Kamu bisa dapat banyak hal dari sebuah film: wawasan, pesan ideologi, nilai sosial-politik, kesan, ekspresi, dan tentu kadang-kadang wejangan moral juga. Akan tetapi, jika yang kamu cari hanya selalu sebatas pesan moral, lebih baik datanglah ke dakwah-dakwah keagamaan untuk mendengarkan kisah-kisah nabi.
Mendidik tidak harus seperti soal cerita PPKN, eh Kewarganegaraan (ketahuan anak 90an) yang begitu mudah dapat ditarik pilihan baik-buruknya lewat pertanyaan pilihan ganda. Apalagi untuk film yang tidak ditujukan khusus ke anak-anak. Apakah daya tafsir kita begitu rendah, sehingga harus diarahkan dan digurui sedemikian rupa untuk menangkap sebuah manfaat dari setiap narasi dalam film? Tidak cukup pandai kah kita mengambil pelajaran dari sebuah cerita yang apa adanya, tanpa harus menunjukan bahwa yang baik pasti menang, yang berjuang keras pasti berhasil, dan yang jahat pasti kena batunya? Toh hidup pada realitanya juga tidak selalu seperti itu.

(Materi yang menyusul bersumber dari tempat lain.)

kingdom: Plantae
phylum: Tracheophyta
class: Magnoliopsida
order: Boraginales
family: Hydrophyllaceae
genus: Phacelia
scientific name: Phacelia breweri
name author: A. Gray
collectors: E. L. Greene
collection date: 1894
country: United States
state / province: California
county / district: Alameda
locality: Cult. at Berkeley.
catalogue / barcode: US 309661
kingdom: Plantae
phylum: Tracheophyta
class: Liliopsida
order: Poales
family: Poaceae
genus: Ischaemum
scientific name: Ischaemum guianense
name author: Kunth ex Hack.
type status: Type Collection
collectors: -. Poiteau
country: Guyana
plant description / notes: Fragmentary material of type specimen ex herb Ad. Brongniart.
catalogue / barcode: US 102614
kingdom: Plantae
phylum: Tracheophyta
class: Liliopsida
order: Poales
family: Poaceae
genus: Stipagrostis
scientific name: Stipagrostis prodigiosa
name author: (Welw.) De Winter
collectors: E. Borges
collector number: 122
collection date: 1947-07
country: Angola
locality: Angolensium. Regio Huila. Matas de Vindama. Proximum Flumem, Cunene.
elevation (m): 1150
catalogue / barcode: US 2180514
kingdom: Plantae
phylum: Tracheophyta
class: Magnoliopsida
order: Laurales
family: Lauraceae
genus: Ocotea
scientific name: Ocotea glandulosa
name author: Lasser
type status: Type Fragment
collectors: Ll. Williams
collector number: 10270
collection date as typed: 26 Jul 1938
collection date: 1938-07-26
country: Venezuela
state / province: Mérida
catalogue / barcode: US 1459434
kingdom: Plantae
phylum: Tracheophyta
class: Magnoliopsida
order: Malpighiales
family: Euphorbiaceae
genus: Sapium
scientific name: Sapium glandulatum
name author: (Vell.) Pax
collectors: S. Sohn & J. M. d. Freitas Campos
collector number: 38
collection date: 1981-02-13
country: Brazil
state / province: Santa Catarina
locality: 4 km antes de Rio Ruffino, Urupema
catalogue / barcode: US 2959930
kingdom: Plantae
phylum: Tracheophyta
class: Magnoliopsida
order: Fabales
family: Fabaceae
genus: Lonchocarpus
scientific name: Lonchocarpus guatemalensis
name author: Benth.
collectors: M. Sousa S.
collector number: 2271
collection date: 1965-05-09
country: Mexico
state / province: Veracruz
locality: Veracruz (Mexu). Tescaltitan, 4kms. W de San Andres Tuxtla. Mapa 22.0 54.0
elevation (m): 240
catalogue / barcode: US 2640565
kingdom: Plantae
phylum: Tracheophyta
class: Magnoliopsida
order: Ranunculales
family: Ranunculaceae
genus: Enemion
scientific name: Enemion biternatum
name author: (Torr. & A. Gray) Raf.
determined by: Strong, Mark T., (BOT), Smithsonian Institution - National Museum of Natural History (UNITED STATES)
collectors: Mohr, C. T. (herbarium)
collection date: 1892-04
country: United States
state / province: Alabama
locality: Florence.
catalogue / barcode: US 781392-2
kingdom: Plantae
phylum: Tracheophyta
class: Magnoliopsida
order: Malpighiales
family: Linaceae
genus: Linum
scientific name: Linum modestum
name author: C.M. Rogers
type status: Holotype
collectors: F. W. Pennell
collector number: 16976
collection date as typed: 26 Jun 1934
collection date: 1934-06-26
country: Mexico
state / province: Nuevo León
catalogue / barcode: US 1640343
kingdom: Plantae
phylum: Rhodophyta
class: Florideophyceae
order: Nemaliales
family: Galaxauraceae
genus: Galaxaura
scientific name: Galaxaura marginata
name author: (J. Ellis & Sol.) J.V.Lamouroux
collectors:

Sejak film Laskar Pelangi (2008) meroket kencang, industri film Indonesia seperti berlomba-lomba menyajikan film-film dengan tema pendidikan dan nilai-nilai perjuangan. Seperti apa yang dituturkan dalam dialog sebuah film keren bertajuk Demi Ucok, bahwa film lokal yang sukses haruslah film horor atau yang bertema kepahlawanan dan cinta tanah air.
Sebatas itu sih bukan kecenderungan yang buruk, namun tatkala terus dieksploitasi dan berakhir tidak proporsional, maka estetika yang jadi korban. Salah satu contohnya adalah film sekuel anyar Habibie & Ainun yang bertajuk Rudy Habibie. Film besutan Hanung Bramantyo ini adalah korban dari bagaimana film biopik tokoh sejarah dipaksa dihadapkan dengan kebutuhan memasoki pesan moral dan wacana inspiratif pada penonton.
ADVERTISEMENTS
Rudy Habibie, film melodramatis yang berlebih [Peringatan! Ada spoiler].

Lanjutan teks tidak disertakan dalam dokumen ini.